[WHAT YOU NEED TO DO]:
Please copy the items word for word, beginning at their first line and stopping after the line that contains "matemáticas y físicas, tutorías".

[Recorded data]
———

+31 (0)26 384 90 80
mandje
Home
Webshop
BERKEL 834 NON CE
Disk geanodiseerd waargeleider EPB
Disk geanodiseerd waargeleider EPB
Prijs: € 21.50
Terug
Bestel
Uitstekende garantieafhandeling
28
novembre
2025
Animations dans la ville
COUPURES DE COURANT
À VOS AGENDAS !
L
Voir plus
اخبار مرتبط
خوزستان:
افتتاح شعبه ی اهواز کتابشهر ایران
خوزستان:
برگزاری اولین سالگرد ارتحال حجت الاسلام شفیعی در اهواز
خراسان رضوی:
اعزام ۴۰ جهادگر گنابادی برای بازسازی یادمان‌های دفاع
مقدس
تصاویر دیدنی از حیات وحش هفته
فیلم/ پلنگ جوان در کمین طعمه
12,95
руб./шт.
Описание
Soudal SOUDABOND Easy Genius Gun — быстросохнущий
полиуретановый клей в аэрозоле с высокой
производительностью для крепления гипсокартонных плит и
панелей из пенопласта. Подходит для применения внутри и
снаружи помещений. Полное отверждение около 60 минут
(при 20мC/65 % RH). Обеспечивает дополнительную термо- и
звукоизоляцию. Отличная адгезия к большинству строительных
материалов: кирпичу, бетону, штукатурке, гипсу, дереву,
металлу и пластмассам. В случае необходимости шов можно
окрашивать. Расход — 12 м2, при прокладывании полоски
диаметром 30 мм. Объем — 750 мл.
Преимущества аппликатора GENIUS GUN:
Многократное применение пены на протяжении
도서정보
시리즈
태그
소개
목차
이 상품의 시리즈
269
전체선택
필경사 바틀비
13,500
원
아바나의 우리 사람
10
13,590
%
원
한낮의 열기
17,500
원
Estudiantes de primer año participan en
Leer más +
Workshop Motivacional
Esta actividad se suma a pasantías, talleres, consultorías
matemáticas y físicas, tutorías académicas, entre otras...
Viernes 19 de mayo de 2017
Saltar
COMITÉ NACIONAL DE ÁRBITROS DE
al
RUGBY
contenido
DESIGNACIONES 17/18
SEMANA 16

———

[TASK RESPONSE]:
+31 (0)26 384 90 80
mandje
Home
Webshop
BERKEL 834 NON CE
Disk geanodiseerd waargeleider EPB
Disk geanodiseerd waargeleider EPB
Prijs: € 21.50
Terug
Bestel
Uitstekende garantieafhandeling
28
novembre
2025
Animations dans la ville
COUPURES DE COURANT
À VOS AGENDAS !
L
Voir plus
اخبار مرتبط
خوزستان:
افتتاح شعبه ی اهواز کتابشهر ایران
خوزستان:
برگزاری اولین سالگرد ارتحال حجت الاسلام شفیعی در اهواز
خراسان رضوی:
اعزام ۴۰ جهادگر گنابادی برای بازسازی یادمان‌های دفاع
مقدس
تصاویر دیدنی از حیات وحش هفته
فیلم/ پلنگ جوان در کمین طعمه
12,95
руб./шт.
Описание
Soudal SOUDABOND Easy Genius Gun — быстросохнущий
полиуретановый клей в аэрозоле с высокой
производительностью для крепления гипсокартонных плит и
панелей из пенопласта. Подходит для применения внутри и
снаружи помещений. Полное отверждение около 60 минут
(при 20мC/65 % RH). Обеспечивает дополнительную термо- и
звукоизоляцию. Отличная адгезия к большинству строительных
материалов: кирпичу, бетону, штукатурке, гипсу, дереву,
металлу и пластмассам. В случае необходимости шов можно
окрашивать. Расход — 12 м2, при прокладывании полоски
диаметром 30 мм. Объем — 750 мл.
Преимущества аппликатора GENIUS GUN:
Многократное применение пены на протяжении
도서정보
시리즈
태그
소개
목차
이 상품의 시리즈
269
전체선택
필경사 바틀비
13,500
원
아바나의 우리 사람
10
13,590
%
원
한낮의 열기
17,500
원
Estudiantes de primer año participan en
Leer más +
Workshop Motivacional
Esta actividad se suma a pasantías, talleres, consultorías
matemáticas y físicas, tutorías académicas, entre otras...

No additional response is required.